##### TEXTE PRÉSENTÉ
Mobilité Travail et temps sociaux

Transport : une histoire de pendule

Les heures de pointe, à la confluence des horaires de travail et des horaires de transport, sont aujourd’hui la représentation la plus manifeste de notre organisation temporelle. Cet ordre temporel, articulé autour des déplacements collectifs des salariés, témoigne d’un temps universel que nous partagerions tous. Mais comment s’est construit cet « horaire universel » ? Comment en est-on venu à adopter un temps normé et synchrone ? Petit retour sur les débuts de l’horloge, et les interdépendances entre réseaux de transports et uniformisation des temps.

 

L’horloge municipale

Commençons notre histoire au XIIIème siècle : à cette époque les individus auraient fait montre d’une vaste indifférence au temps et à sa synchronisation. Les travaux agricoles et seigneuriaux rythmaient alors les territoires selon leur propre tempo. Ainsi, les cloches régulant les activités rurales sonnaient à différents moments selon que la paysannerie était gérée par tel ou tel seigneur.
Puis, avec l’apparition de l’horloge publique à sonnerie (au-dessus des beffrois) au XIVème siècle et la première phase d’urbanisation, l’environnement acoustique de la ville médiévale devient unifié. Ce premier processus d’uniformisation du temps au sein de la ville est pour beaucoup la conséquence immédiate de l’activation du grand commerce interurbain. En effet, le développement des réseaux et des échanges participe certainement d’un processus d’intégration territoriale, mais aussi temporelle.
A la fin du Moyen-âge, la mesure du temps au sein de la ville est certes monocorde mais pour autant elle reste très imprécise. Pour des raisons technologiques, elle s’apprécie tout au plus à l’échelle du quart. C’est la diffusion de l’horloge mécanique qui permettra plus tard d’approcher l’exactitude scientifique et donc de proposer un standard horaire.
Cependant, même avec la précision de l’horloge mécanique, pendant de longues années les horaires affichés par les horloges municipales resteront variables d’une ville, d’une région ou d’un pays à l’autre.

L’horloge nationale

Au début du XIXème siècle et avant les chemins de fer, l’augmentation du trafic postal rend à présent indispensable la convergence des horloges municipales. Ainsi, de par les besoins de l’activité postale, les postiers « livraient » un temps uniforme avec leurs « montres » et permettaient ainsi d’ajuster quotidiennement les horloges municipales de référence.
A partir de 1839, avec le développement des réseaux de chemins de fer, c’est à présent l’horloge de la gare qui donne la convention horaire. Le chemin de fer assurant une vitesse commerciale élevée, il pouvait plus efficacement apporter l’heure « officielle » dans les différentes gares de région. Cette synchronisation des horaires dans les différentes villes est, par analogie à la poste, la résultante de besoins inhérents à l’activité ferroviaire : pour assurer la circulation des trains il est indispensable que l’heure soit identique dans toutes les gares.
##########
##### DONNÉES FOURNIES
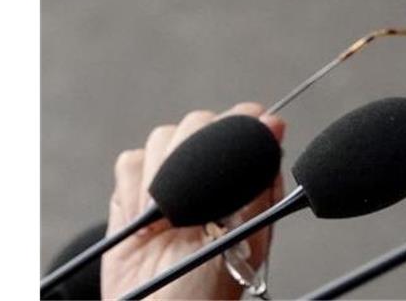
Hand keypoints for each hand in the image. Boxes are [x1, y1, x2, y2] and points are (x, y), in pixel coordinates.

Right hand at [101, 102, 285, 299]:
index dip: (236, 124)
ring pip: (162, 138)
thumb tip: (275, 125)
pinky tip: (146, 222)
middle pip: (198, 123)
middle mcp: (208, 174)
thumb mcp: (245, 234)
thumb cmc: (210, 289)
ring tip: (169, 218)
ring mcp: (170, 182)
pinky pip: (130, 163)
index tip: (227, 143)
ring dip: (161, 175)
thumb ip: (257, 180)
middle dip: (191, 153)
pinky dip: (133, 188)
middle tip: (191, 197)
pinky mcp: (133, 195)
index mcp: (244, 178)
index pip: (244, 121)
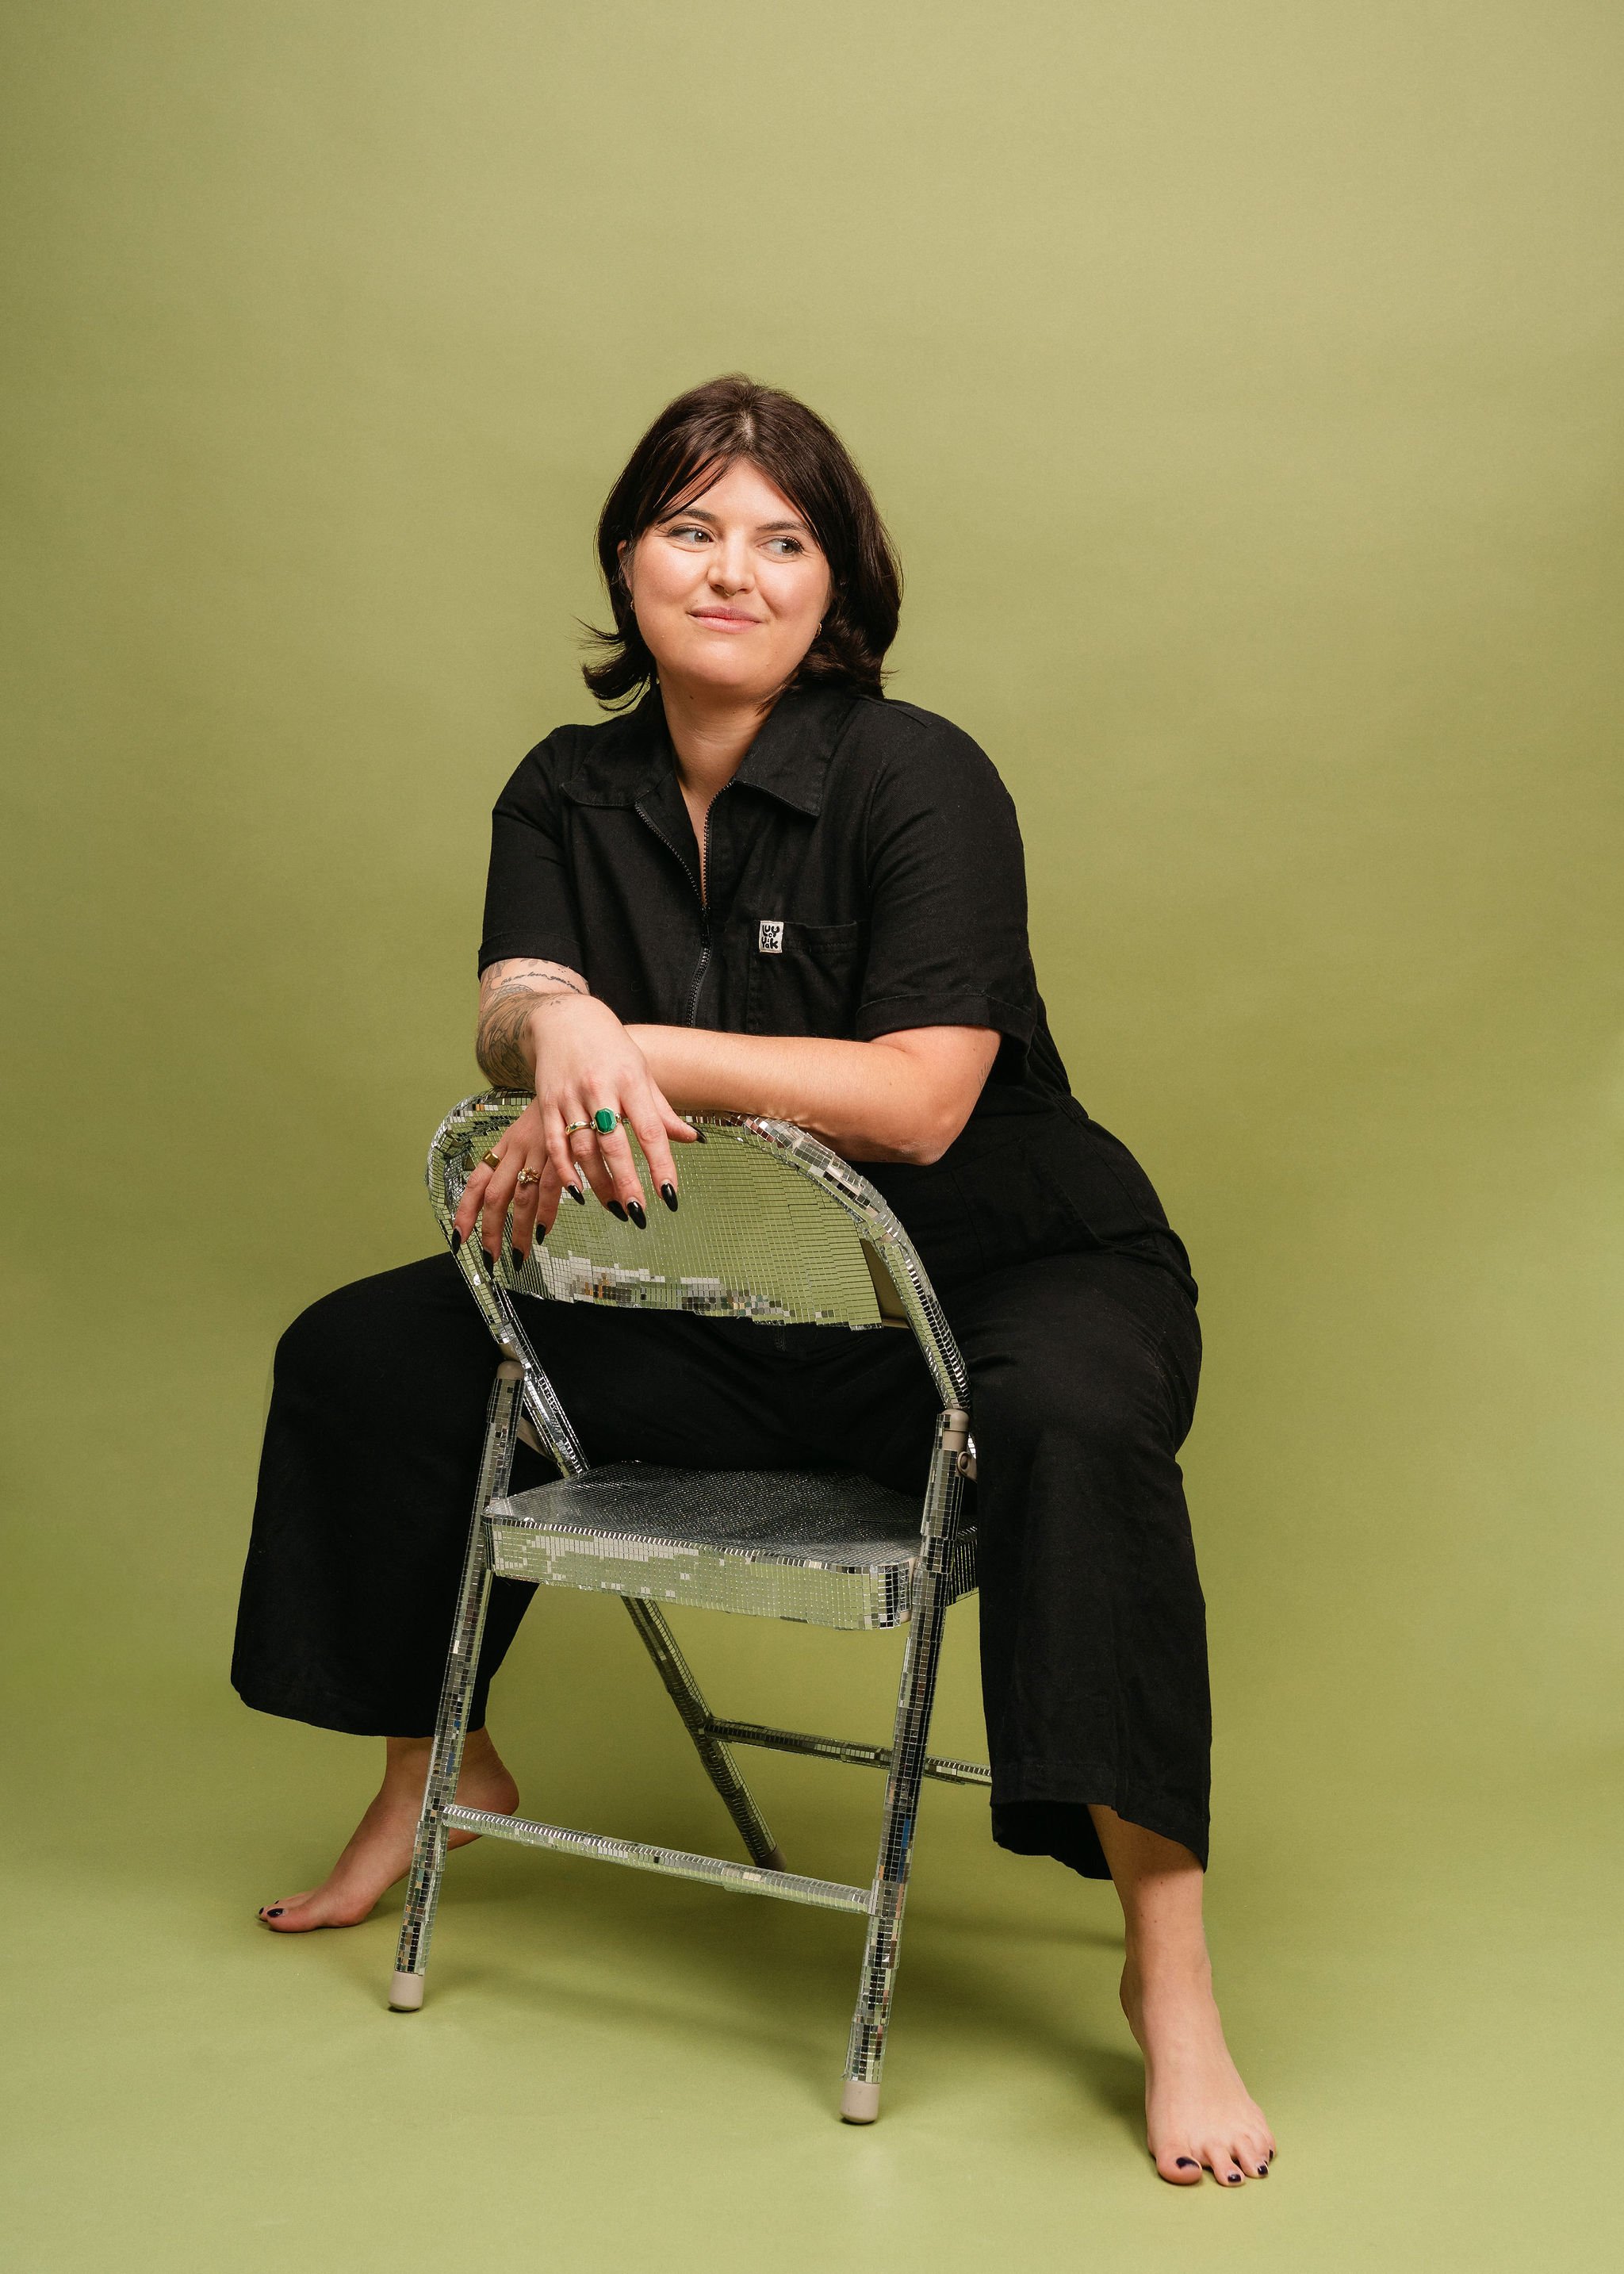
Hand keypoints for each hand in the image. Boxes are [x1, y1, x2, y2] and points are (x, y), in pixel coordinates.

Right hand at [454, 994, 696, 1260]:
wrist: (566, 1019)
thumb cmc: (612, 1050)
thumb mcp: (642, 1073)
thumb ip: (663, 1111)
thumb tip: (693, 1140)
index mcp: (631, 1081)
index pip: (650, 1130)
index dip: (661, 1165)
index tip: (670, 1195)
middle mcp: (600, 1088)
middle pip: (614, 1144)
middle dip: (627, 1181)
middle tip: (639, 1212)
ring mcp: (570, 1096)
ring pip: (583, 1148)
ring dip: (599, 1182)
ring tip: (615, 1207)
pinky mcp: (547, 1102)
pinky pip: (555, 1143)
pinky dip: (565, 1170)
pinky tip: (577, 1193)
##########
Pourriez-vous recopier mot pour mot le passage du texte présenté ci-dessus sur l'histoire des horaires et des transports, en commençant aux mots « L’horloge nationale » et en vous arrêtant après « municipales de référence. » ?

RÉPONSE RÉDIGÉE:
L’horloge nationale

Au début du XIXème siècle et avant les chemins de fer, l’augmentation du trafic postal rend à présent indispensable la convergence des horloges municipales. Ainsi, de par les besoins de l’activité postale, les postiers « livraient » un temps uniforme avec leurs « montres » et permettaient ainsi d’ajuster quotidiennement les horloges municipales de référence.